2026 NAIDOC Week
NAIDOC Week is celebrated from 5–12 July this year.
National NAIDOC Week celebrates the history, culture, and achievements of Aboriginal and Torres Strait Islander peoples, and is an opportunity to learn about Indigenous cultures and histories and participate in celebrating the oldest, continuous living cultures on earth.
For five decades, NAIDOC Week has celebrated the voices of Aboriginal and Torres Strait Islander communities — steady, unapologetic, and proud. Each year, its themes have called for truth, celebrated culture, honoured resistance and reminded the nation of who the First Peoples of this country are.
The 2026 NAIDOC Week theme — Fifty Years of Deadly — is a tribute to the people who built this movement, the Elders who stood firm, the organisers who made space, the artists who turned resistance into expression, and the communities who keep showing up, year after year.
NAIDOC has always been more than a week — it’s a platform, a protest, a celebration, and a statement of survival.

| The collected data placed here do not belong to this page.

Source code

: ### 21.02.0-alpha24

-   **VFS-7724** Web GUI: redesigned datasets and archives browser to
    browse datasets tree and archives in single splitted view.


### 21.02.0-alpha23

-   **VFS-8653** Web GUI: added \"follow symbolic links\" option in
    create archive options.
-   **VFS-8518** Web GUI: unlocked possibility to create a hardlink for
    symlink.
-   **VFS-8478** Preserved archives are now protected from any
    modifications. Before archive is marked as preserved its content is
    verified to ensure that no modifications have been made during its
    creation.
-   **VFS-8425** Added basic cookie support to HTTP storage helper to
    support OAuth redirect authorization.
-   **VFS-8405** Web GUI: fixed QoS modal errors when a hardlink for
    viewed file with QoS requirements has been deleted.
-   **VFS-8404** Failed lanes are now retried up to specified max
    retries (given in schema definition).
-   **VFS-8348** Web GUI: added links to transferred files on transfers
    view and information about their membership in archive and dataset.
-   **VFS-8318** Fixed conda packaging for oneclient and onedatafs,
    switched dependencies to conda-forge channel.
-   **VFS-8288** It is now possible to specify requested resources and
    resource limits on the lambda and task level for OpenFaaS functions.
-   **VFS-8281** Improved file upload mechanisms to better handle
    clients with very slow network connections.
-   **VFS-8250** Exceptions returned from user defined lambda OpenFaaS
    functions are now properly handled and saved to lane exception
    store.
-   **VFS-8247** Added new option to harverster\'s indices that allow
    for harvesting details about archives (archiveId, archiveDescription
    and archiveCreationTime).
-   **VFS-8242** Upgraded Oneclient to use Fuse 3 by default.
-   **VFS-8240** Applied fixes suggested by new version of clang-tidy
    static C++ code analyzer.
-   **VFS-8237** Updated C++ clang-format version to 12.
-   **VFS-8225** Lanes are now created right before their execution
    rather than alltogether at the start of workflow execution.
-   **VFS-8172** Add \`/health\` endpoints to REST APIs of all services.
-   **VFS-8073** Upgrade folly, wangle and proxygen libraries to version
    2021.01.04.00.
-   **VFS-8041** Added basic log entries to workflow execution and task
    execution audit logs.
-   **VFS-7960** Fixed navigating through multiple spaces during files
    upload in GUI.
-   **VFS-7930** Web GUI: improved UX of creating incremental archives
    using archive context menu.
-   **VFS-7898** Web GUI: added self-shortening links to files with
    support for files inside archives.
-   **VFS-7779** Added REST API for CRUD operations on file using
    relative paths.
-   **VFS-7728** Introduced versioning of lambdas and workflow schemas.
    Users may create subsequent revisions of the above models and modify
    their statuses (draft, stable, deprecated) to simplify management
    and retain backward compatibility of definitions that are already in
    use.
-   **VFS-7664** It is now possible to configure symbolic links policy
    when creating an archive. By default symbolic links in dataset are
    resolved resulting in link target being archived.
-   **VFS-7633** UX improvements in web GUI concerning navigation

This moment is about looking back at the stories, the marches, the languages, the art, the leadership. At the strength it took to get here. And it’s about the future. The next 50 years. The young ones growing up proud. The return of language. The return to Country. The fight for justice continuing with new tools, new voices, and the same fire.
Fifty Years of Deadly is proof of what’s possible when culture leads and community comes first.
Events and activities
'50 Years of Deadly' NAIDOC Week morning tea, Friday 10 July
Students and Staff in the University community are invited to join us for morning tea, then walk together to the NAIDOC March to celebrate culture, community and connection. This is a chance to come together in community, reflect on the week and celebrate this year’s theme, “50 Years of Deadly,” before joining the march. More information
Join the NAIDOC March, Friday 10 July
The annual Narrm NAIDOC March will take place again this year. The march is expected to depart at 12 noon from the Victorian Aboriginal Health Service (VAHS) in Nicholson Street, Fitzroy. All members of the University of Melbourne community are welcome to join the NAIDOC march.
Explore Billibellary’s Walk
Billibellary’s Walk, is a cultural interpretation of the University’s Parkville campus landscape. It is self-guided and provides a narrative, from an Aboriginal perspective, for participants to explore and imagine the university landscape across time and seasons whilst considering the social and cultural constructions of ‘place’. The Walk is named after the Ngurungaeta, or clan head, of the Wurundjeri people at the time of Melbourne’s settlement. Download the app or the map.
50 Years of Deadly – 2026 NAIDOC booklist
Titles inspired by this year’s theme, available for loan from the University of Melbourne Library. Includes print copies from the Australian Indigenous Knowledges collection, ebooks, and videos of stories being read aloud from Storybox library. Created by the Education liaison librarians at the Giblin Eunson Library. Explore the list
About the 2026 NAIDOC Artwork
Poster title: Paralpi
Artist: Zaachariaha Fielding
Zaachariaha Fielding is a proud Yankunytjatjara man from the APY Lands in South Australia and is widely recognised as one of the country’s leading contemporary First Nations artists and musicians. Known internationally through the acclaimed music duo Electric Fields, his work brings together language, sound, visual storytelling and culture in deeply powerful and contemporary ways.
Paralpi reflects movement, energy and continuity, carrying the stories of Ancestors forward while celebrating the creativity and cultural power of the next generation. Rich in colour and symbolism, the artwork speaks to the enduring strength of Aboriginal and Torres Strait Islander peoples over the past 50 years of NAIDOC and beyond.
Through this work, Zaachariaha honours the resilience of community, the importance of language and identity, and the ongoing cultural renaissance being led by First Nations peoples across the country and across the APY Lands.